- REQUIRED WORK: Show each line from the listing that includes the word "license".

= = =

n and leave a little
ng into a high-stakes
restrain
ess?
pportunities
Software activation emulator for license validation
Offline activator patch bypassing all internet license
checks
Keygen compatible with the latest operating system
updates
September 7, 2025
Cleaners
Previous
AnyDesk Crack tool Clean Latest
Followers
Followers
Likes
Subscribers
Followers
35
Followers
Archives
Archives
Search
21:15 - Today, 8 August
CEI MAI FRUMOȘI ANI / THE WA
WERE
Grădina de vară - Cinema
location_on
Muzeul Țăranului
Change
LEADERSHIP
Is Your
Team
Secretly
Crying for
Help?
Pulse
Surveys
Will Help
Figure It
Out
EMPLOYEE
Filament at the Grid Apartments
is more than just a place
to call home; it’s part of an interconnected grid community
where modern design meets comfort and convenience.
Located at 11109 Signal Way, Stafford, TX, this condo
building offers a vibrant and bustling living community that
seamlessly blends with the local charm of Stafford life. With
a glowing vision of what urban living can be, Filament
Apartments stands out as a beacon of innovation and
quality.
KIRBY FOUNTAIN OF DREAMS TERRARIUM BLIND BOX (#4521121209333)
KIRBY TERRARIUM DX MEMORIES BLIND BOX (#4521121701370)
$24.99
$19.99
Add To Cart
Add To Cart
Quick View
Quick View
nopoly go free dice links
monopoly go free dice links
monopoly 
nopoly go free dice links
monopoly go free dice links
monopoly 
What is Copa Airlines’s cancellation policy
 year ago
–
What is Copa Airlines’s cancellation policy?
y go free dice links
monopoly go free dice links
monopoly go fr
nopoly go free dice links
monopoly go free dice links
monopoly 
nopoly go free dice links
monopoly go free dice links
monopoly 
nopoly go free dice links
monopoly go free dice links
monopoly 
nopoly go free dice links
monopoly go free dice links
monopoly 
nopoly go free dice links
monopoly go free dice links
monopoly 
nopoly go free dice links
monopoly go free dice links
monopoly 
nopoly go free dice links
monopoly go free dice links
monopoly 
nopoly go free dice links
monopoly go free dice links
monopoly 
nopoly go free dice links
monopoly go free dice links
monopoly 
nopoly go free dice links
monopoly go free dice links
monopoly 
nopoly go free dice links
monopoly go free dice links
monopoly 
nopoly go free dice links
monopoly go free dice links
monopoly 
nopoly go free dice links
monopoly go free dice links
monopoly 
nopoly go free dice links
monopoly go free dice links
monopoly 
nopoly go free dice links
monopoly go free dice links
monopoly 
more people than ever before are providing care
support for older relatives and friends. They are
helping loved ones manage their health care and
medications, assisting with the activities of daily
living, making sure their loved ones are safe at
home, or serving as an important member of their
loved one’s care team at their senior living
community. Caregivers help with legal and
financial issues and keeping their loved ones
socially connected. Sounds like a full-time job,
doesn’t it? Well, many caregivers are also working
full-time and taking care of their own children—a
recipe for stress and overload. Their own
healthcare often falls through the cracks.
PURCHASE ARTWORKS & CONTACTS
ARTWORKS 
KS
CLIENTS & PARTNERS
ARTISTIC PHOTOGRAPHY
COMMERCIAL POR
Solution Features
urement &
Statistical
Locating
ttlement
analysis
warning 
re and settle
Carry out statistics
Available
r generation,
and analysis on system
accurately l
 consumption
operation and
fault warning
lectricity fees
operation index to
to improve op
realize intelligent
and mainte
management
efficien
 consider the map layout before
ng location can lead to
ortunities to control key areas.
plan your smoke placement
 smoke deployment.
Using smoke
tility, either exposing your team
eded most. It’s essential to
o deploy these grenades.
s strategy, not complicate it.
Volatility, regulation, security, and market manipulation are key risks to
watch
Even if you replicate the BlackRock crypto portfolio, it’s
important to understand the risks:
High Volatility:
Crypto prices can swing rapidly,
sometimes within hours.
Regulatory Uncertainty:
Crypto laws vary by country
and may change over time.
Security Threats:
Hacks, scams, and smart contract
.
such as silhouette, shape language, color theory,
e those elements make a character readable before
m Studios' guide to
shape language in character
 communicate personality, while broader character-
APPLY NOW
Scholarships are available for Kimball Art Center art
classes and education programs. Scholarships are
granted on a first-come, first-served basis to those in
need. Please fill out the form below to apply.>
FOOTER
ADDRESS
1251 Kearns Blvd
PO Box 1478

= = =

- RESULT BELOW:
Software activation emulator for license validation
Offline activator patch bypassing all internet license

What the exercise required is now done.